Wir haben gesagt, wenn ein solches Problem unsere Bürger drückt, müssen wir selbstverständlich gemeinsam über Lösungsmöglichkeiten nachdenken. Wir müssen eine Lösung finden. Wir von der Politik sind aufgerufen, gegebenenfalls die rechtlichen und gesetzlichen Bestimmungen so zu ändern, dass man das Problem im Sinn der Bürger löst.

Nun stehen wir vor einer Erweiterung der EU, meine Damen und Herren. Vor diesem Hintergrund dürfen wir doch nicht die Augen verschließen und sagen, nur EUStaatsbürger sollen in der jetzigen Situation dieses Problem lösen, wo wir doch wissen, dass viele in unserem Bereich für diese Lösung nicht zur Verfügung stehen.
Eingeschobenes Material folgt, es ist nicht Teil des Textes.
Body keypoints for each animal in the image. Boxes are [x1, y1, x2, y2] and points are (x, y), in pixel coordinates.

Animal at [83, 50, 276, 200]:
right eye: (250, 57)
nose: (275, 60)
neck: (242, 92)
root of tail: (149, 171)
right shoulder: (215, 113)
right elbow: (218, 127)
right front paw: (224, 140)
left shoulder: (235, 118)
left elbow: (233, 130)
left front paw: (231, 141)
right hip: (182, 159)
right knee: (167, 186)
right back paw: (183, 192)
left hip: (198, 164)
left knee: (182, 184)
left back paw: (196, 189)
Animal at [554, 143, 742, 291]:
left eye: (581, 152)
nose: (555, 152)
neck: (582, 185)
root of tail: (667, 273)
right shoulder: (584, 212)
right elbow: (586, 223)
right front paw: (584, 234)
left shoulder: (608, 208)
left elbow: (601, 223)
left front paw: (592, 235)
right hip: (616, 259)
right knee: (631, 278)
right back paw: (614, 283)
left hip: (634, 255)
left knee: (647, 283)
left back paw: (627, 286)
Wir meinen, in diesem Punkt sollten wir einen Schritt weitergehen und über den Bundesrat, die Bundesregierung und gegebenenfallls über den Bundestag für eine Änderung der gesetzlichen Bestimmungen sorgen, damit wir bereits jetzt andere, die nicht der EU angehören, zur Lösung unseres Problems mit heranziehen können. Wir sind uns auch darüber im Klaren, dass wir im Einzelfall genau aufpassen müssen und dies nicht nur das Öffnen eines riesenhaften Tores ist.

Meine Damen und Herren, wir sind für eine offene Diskussion. Wir arbeiten konstruktiv an der Lösung dieses wichtigen Problems mit und freuen uns auf die gemeinsamen Beratungen im Ausschuss, hoffentlich auch mit einem gemeinsamen Ergebnis.

(Beifall der CDU)

Es liegen keine weiteren Wortmeldungen mehr vor. Es ist beantragt worden, die beiden Anträge an den Sozialpolitischen Ausschuss zu überweisen. Erhebt sich dagegen Widerspruch? – Das ist nicht der Fall. Dann ist das so beschlossen.

Meine Damen und Herren, ich möchte als Gäste im Landtag Mitglieder der Senioren-Union Cochem-Zell sowie Mitglieder der Arbeiterwohlfahrt MudersbachNiederschelderhütte begrüßen. Seien Sie herzlich willkommen im Landtag!